Just to add to this discussion of decimal separators, my Canadian province of New Brunswick is bilingual, and therefore has overlapping French-speaking and English-speaking school boards. Those in the French schools and the 30% of the English who have opted to be taught in French immersion express pi as 3,14, while in English education they express it as 3.14. I always do a double-take when I see the comma there in my kids' homework, but they are very comfortable with using either system depending on the language of discussion.
73, Bruce VE9QRP
On Thu, Apr 22, 2010 at 4:58 PM, Idle-Tyme nss@mwt.net wrote:
Wow that's all messed up? I'm 52 and this is the very first time i have ever seen anything like this and i have been dealing with science worldwide all my life. wow.
Joe
The Original Rolling Ball Clock Idle Tyme Idle-Tyme.com http://www.idle-tyme.com
On 4/22/2010 1:14 PM, Sil - ZL2CIA wrote:
Idle-Tyme wrote:
On 4/21/2010 8:25 PM, i8cvs wrote:
Comma or no comma, shouldn't matter 1000 mega watts or 1,000 Mega watts is still one thousand million watts! NOT one thousands watts. true?

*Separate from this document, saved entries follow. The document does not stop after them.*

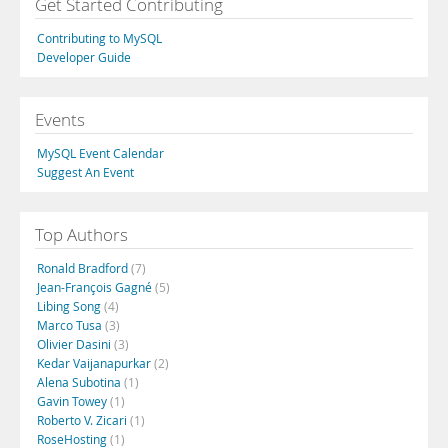
Get Started Contributing
Contributing to MySQL
Developer Guide
Events
MySQL Event Calendar
Suggest An Event
Top Authors
Ronald Bradford
(7)
Jean-François Gagné
(5)
Libing Song
(4)
Marco Tusa
(3)
Olivier Dasini
(3)
Kedar Vaijanapurkar
(2)
Alena Subotina
(1)
Gavin Towey
(1)
Roberto V. Zicari
(1)
RoseHosting
(1)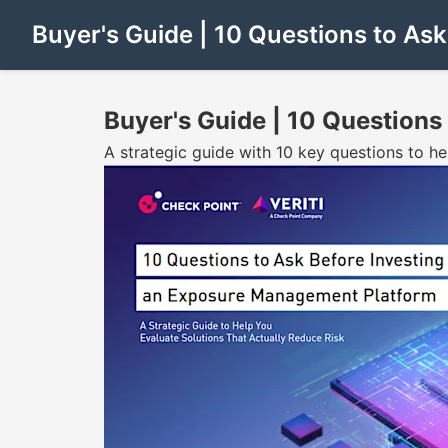
Buyer's Guide | 10 Questions to A
Buyer's Guide | 10 Question
A strategic guide with 10 key questions to h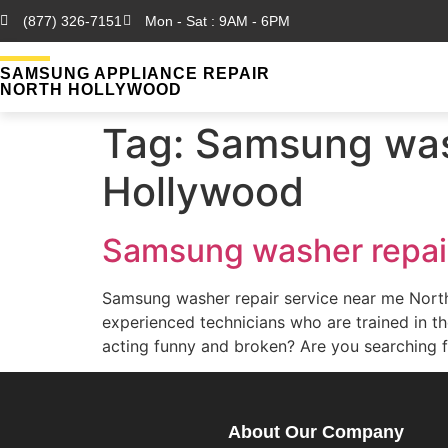
(877) 326-7151
Mon - Sat : 9AM - 6PM
SAMSUNG APPLIANCE REPAIR
NORTH HOLLYWOOD
Tag:
Samsung wash
Hollywood
Samsung washer repair
Samsung washer repair service near me Nor
experienced technicians who are trained in 
acting funny and broken? Are you searching 
About Our Company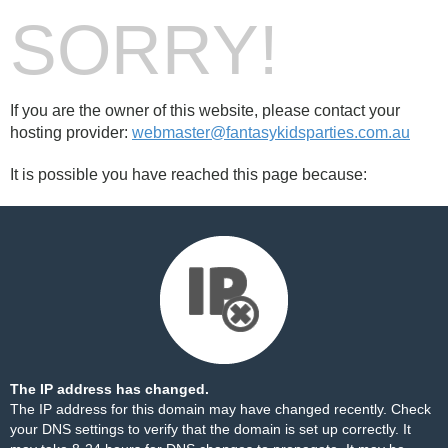
SORRY!
If you are the owner of this website, please contact your
hosting provider:
webmaster@fantasykidsparties.com.au
It is possible you have reached this page because:
The IP address has changed.
The IP address for this domain may have changed recently. Check
your DNS settings to verify that the domain is set up correctly. It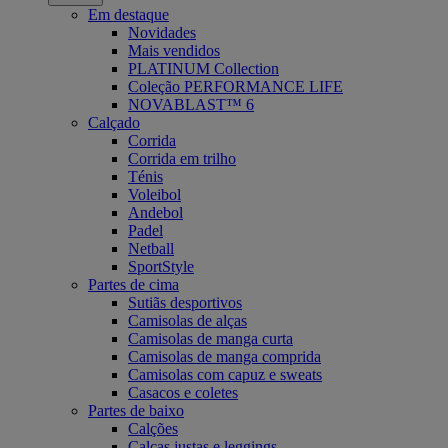
Em destaque
Novidades
Mais vendidos
PLATINUM Collection
Coleção PERFORMANCE LIFE
NOVABLAST™ 6
Calçado
Corrida
Corrida em trilho
Ténis
Voleibol
Andebol
Padel
Netball
SportStyle
Partes de cima
Sutiãs desportivos
Camisolas de alças
Camisolas de manga curta
Camisolas de manga comprida
Camisolas com capuz e sweats
Casacos e coletes
Partes de baixo
Calções
Calças justas e leggings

The Original Rolling Ball Clock Idle Tyme Idle-Tyme.com http://www.idle-tyme.com
Hi Idle-Tyme
I don't agree with your statement:
1000 mega watt are one thousand million watt 1,000 mega watt or 1.000 mega watt is only one million watt because zero after the comma means nothing like 1,0000000000000 is still one million watt or 1 MW
NO! it's a comma, not a decimal point! it's one thousand, one thousand written 1000 or 1,000 is still one thousand they are exactly the same.
That's only true in the English speaking world, and this is the cause of the confusion in this debate.
In the Netherlands (and most of Europe), you would write one thousand million watts as 1.000 megawatts.
The decimal indicator in Europe is a comma. For example, 1,5 means one and a half 1.000.000 means one million.